EXERCISE PROMPT -> Return, verbatim and in full, the records that follow, but not their pictures.

DATA SHOWN ->
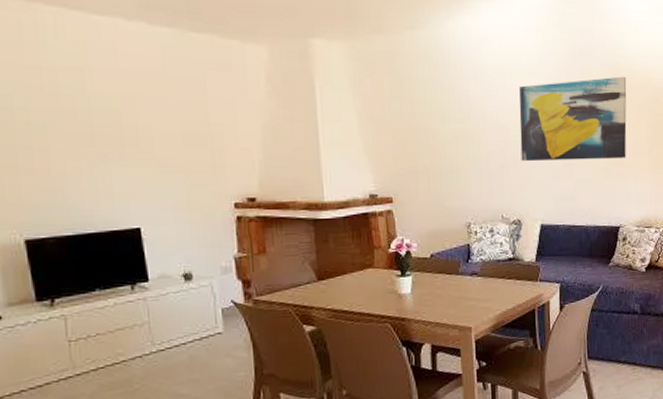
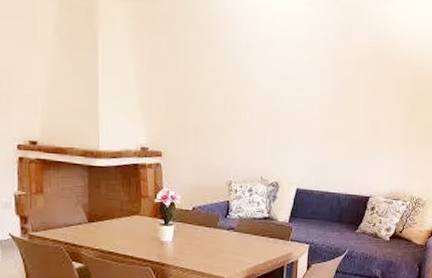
wall art: present [519,76,627,162] -> none [283,54,390,133]

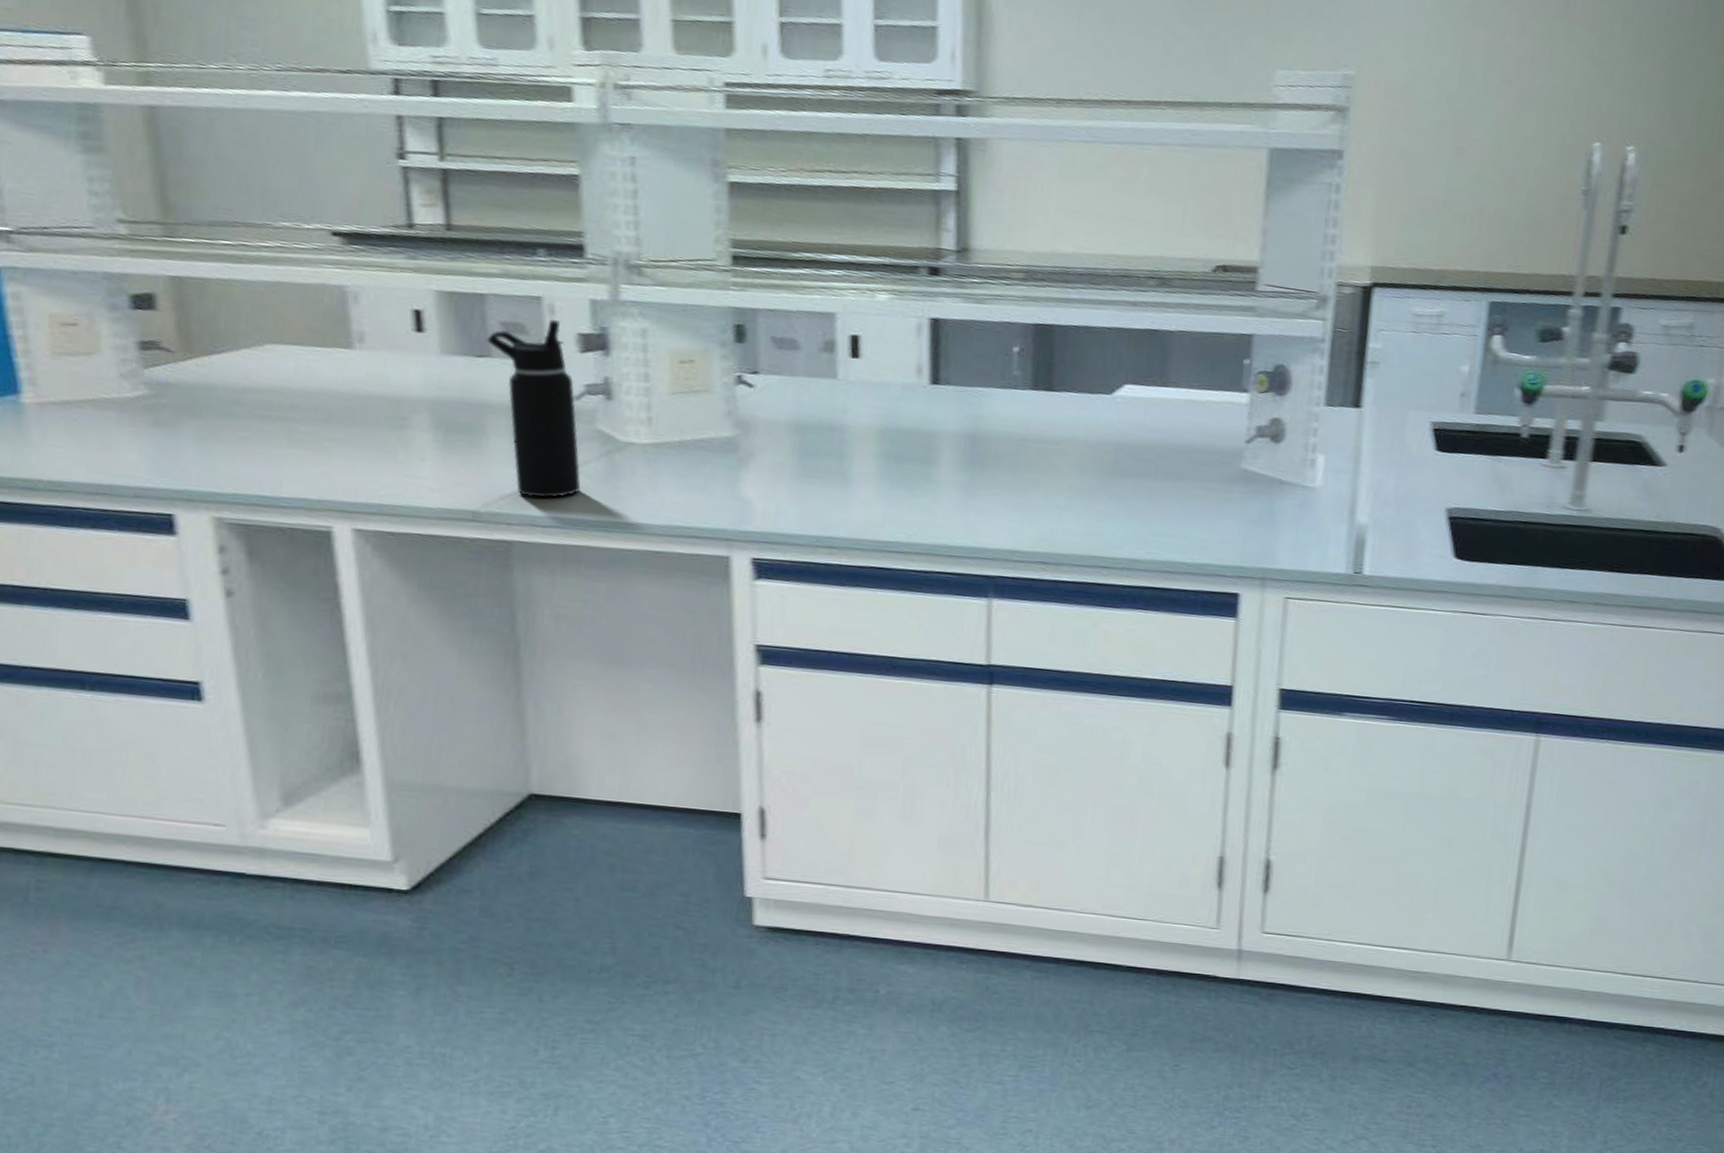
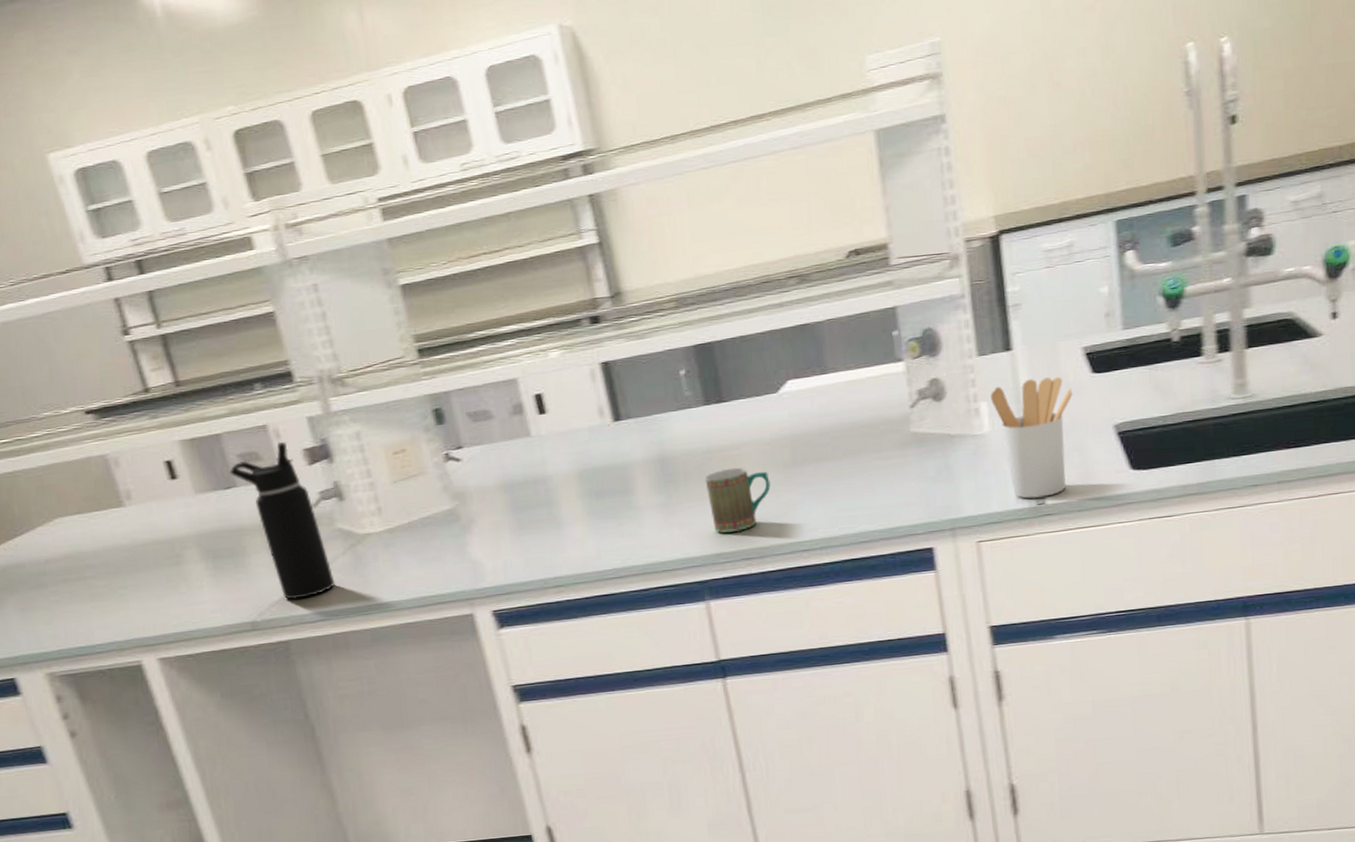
mug: none [1014,461,1084,532] -> present [704,467,771,533]
utensil holder: none [1329,441,1413,567] -> present [991,376,1073,499]

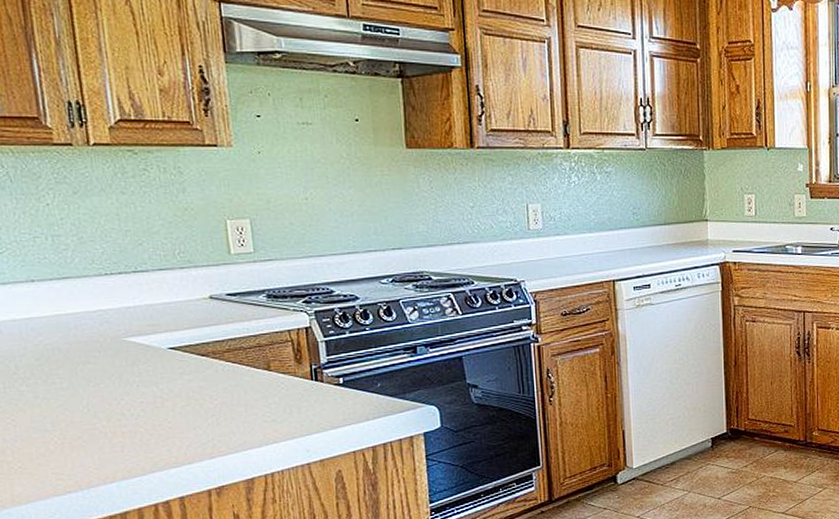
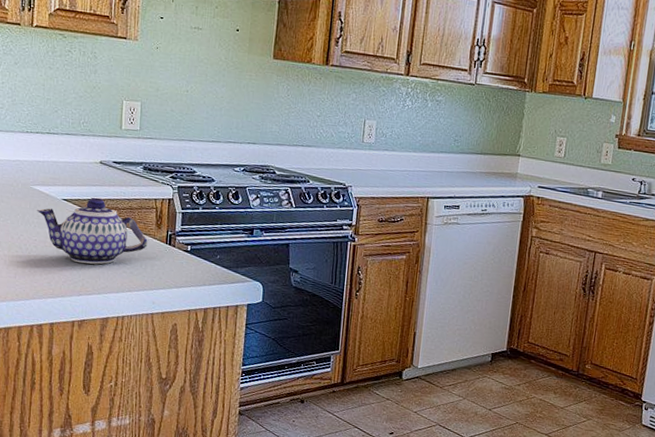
teapot: none [137,339,289,421] -> present [37,197,148,265]

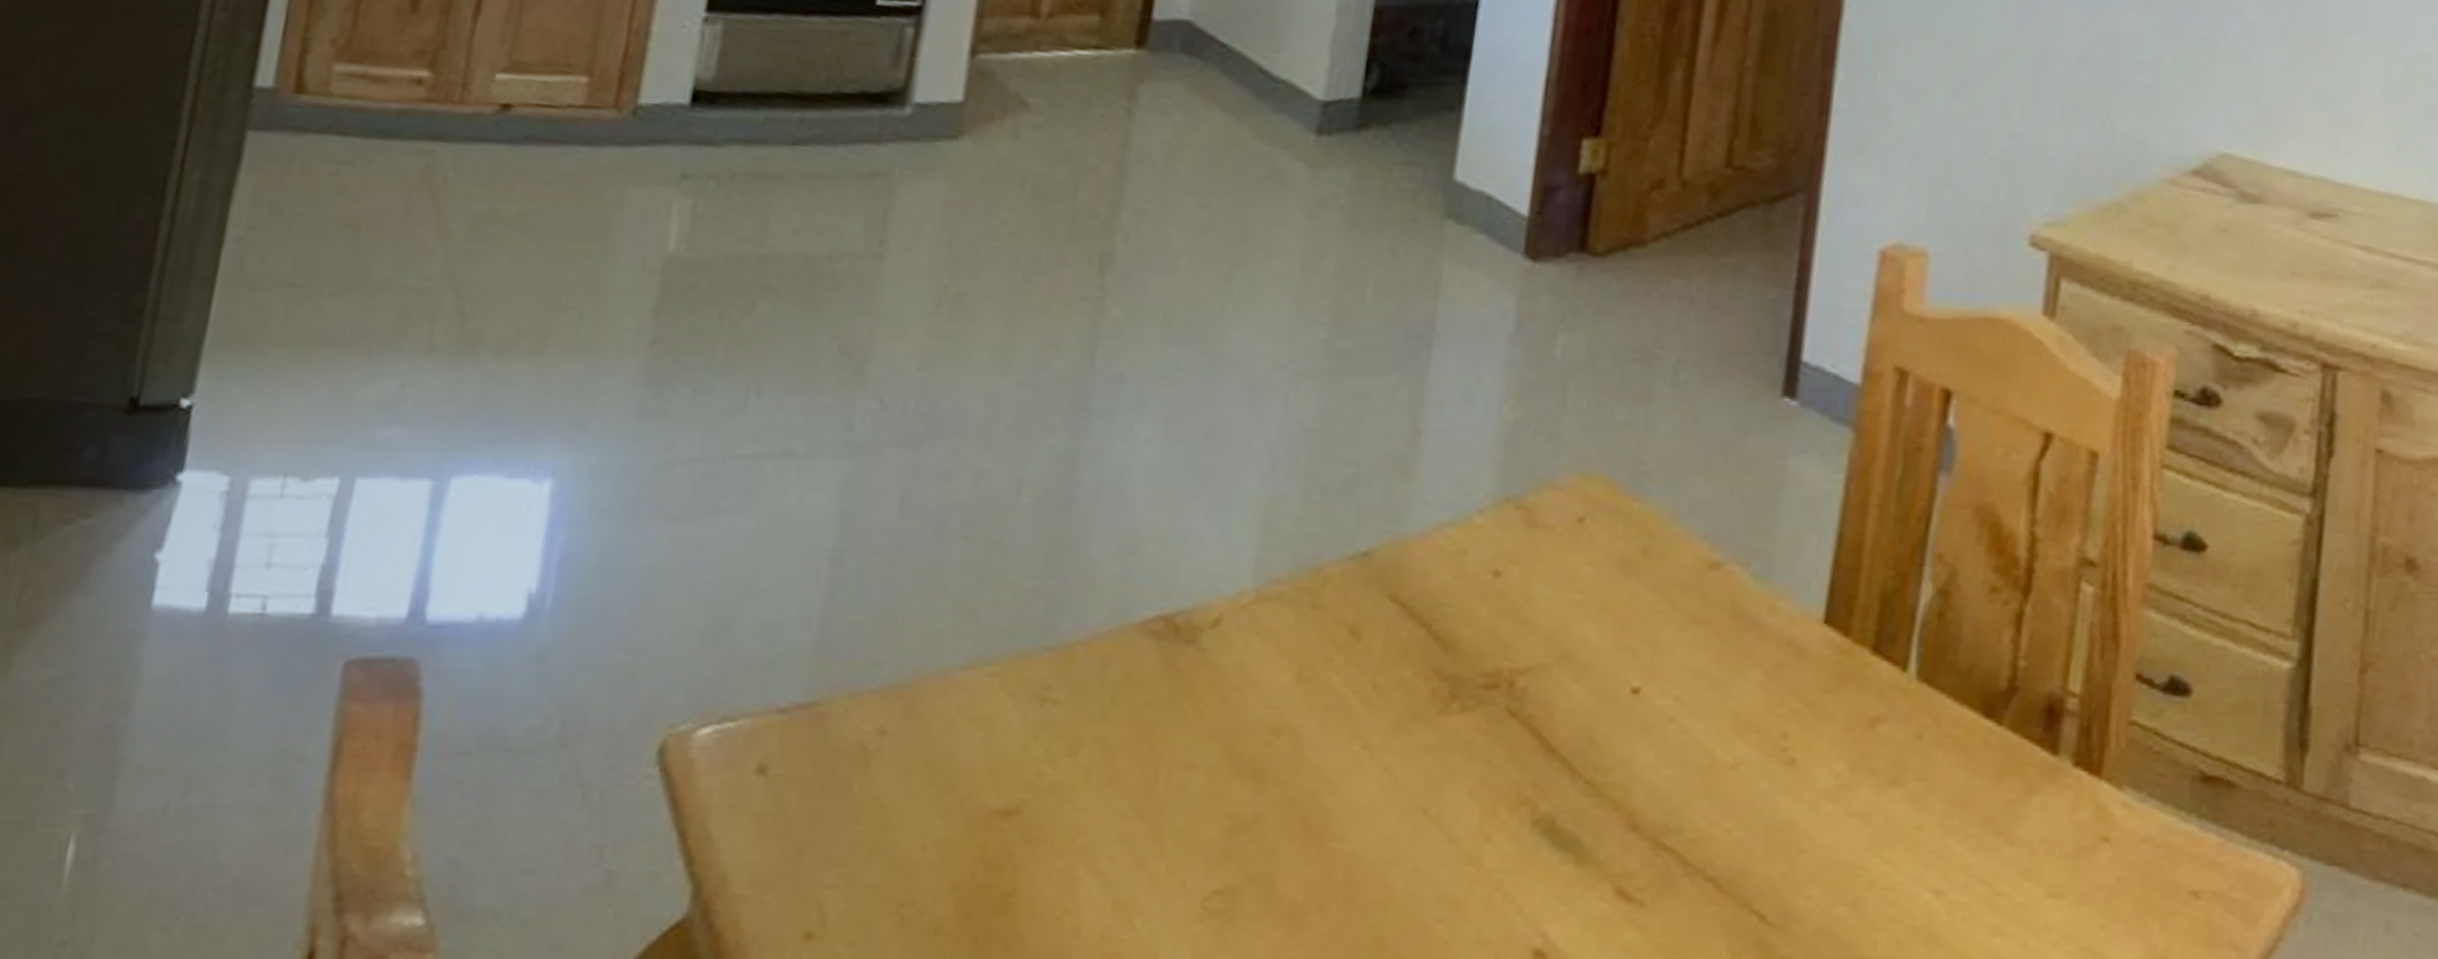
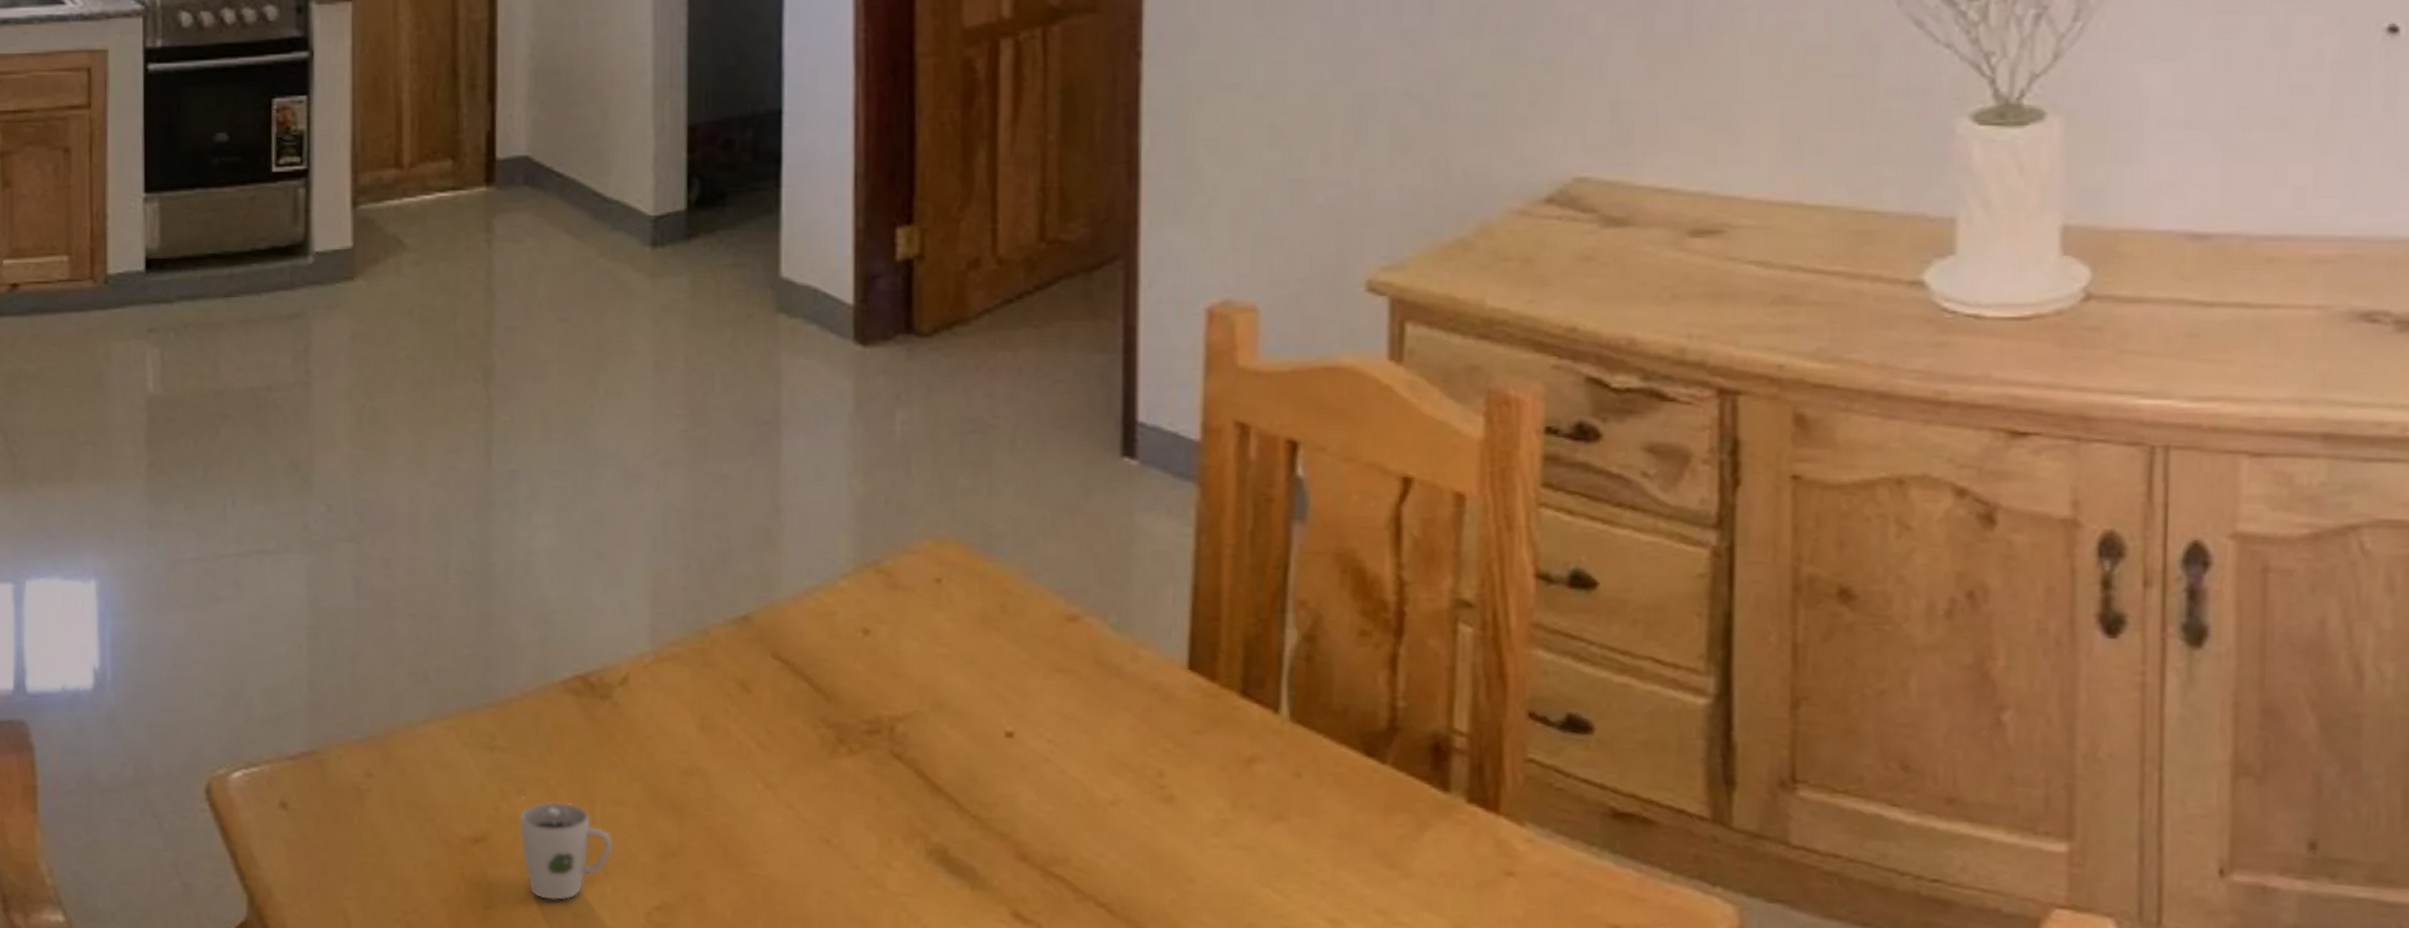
cup: none [1061,759,1176,886] -> present [518,796,614,901]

EXERCISE OUTPUT ->
wall art: present [519,76,627,162] -> none [283,54,390,133]

mug: none [1014,461,1084,532] -> present [704,467,771,533]
utensil holder: none [1329,441,1413,567] -> present [991,376,1073,499]

teapot: none [137,339,289,421] -> present [37,197,148,265]

cup: none [1061,759,1176,886] -> present [518,796,614,901]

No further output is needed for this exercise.